Student ratings of satisfaction have very little relationship to their performance in the final exam.

Boring et al 2016 analyze an interesting set of data on student evaluations of teaching.

The data have some nice features for relating teaching effectiveness to student ratings. There is one main professor for the course, who gives the lectures and sets the final exam. Section instructors teach the students in small groups of 10-24 students. In effect, the university assigns the students randomly to section instructors. The university uses various means to force the students to fill out evaluation questionnaires, giving a response rate of "nearly 100%".
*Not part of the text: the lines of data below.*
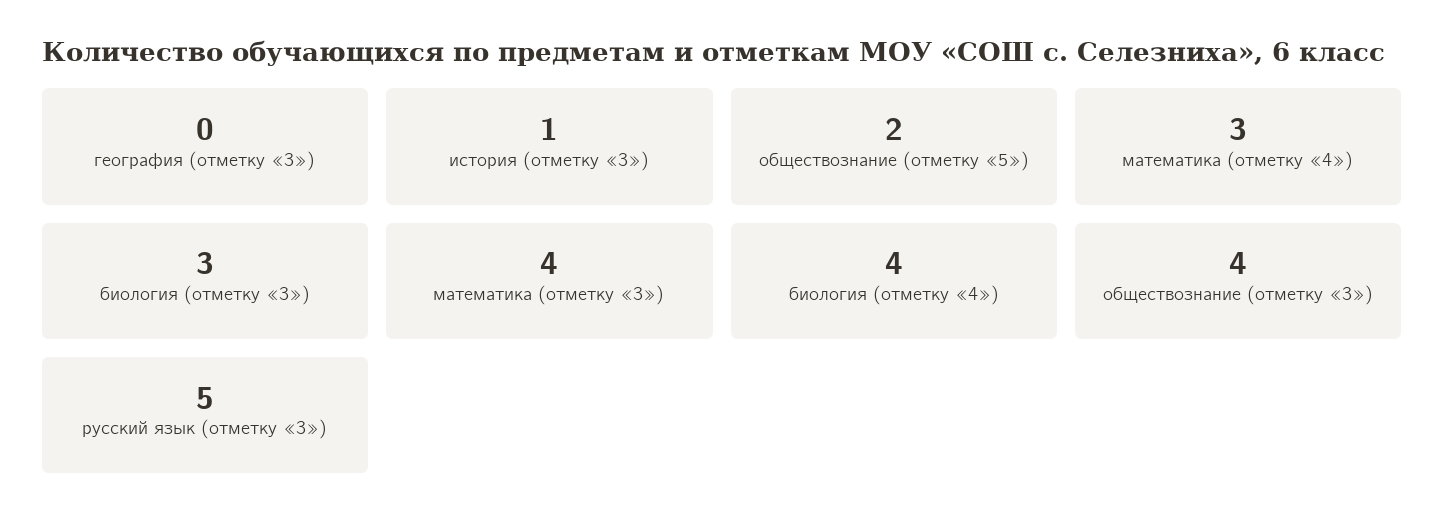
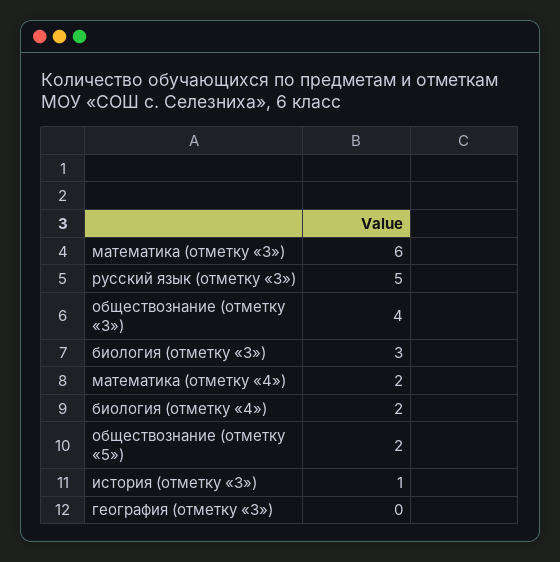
  {
    "география (отметку «3»)": 0,
    "история (отметку «3»)": 1,
    "обществознание (отметку «5»)": 2,
-   "математика (отметку «4»)": 3,
+   "математика (отметку «4»)": 2,
    "биология (отметку «3»)": 3,
-   "математика (отметку «3»)": 4,
+   "математика (отметку «3»)": 6,
-   "биология (отметку «4»)": 4,
+   "биология (отметку «4»)": 2,
    "обществознание (отметку «3»)": 4,
    "русский язык (отметку «3»)": 5
  }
The group-average (see paper) correlation of the score for "What is your overall level of satisfaction?" and the final year exam mark was r=0.04. This was not significant using a carefully designed permutation test. On the other hand, the correlation between the satisfaction score and the instructor's gender was r=0.09, and highly significant, in favor of male instructors.

Conclusion

In two very different universities and in a broad range of course topics, SET measure students’ gender biases better than they measure the instructor’s teaching effectiveness. Overall, SET disadvantage female instructors. There is no evidence that this is the exception rather than the rule. Hence, the onus should be on universities that rely on SET for employment decisions to provide convincing affirmative evidence that such reliance does not have disparate impact on women, underrepresented minorities, or other protected groups. Because the bias varies by course and institution, affirmative evidence needs to be specific to a given course in a given department in a given university. Absent such specific evidence, SET should not be used for personnel decisions.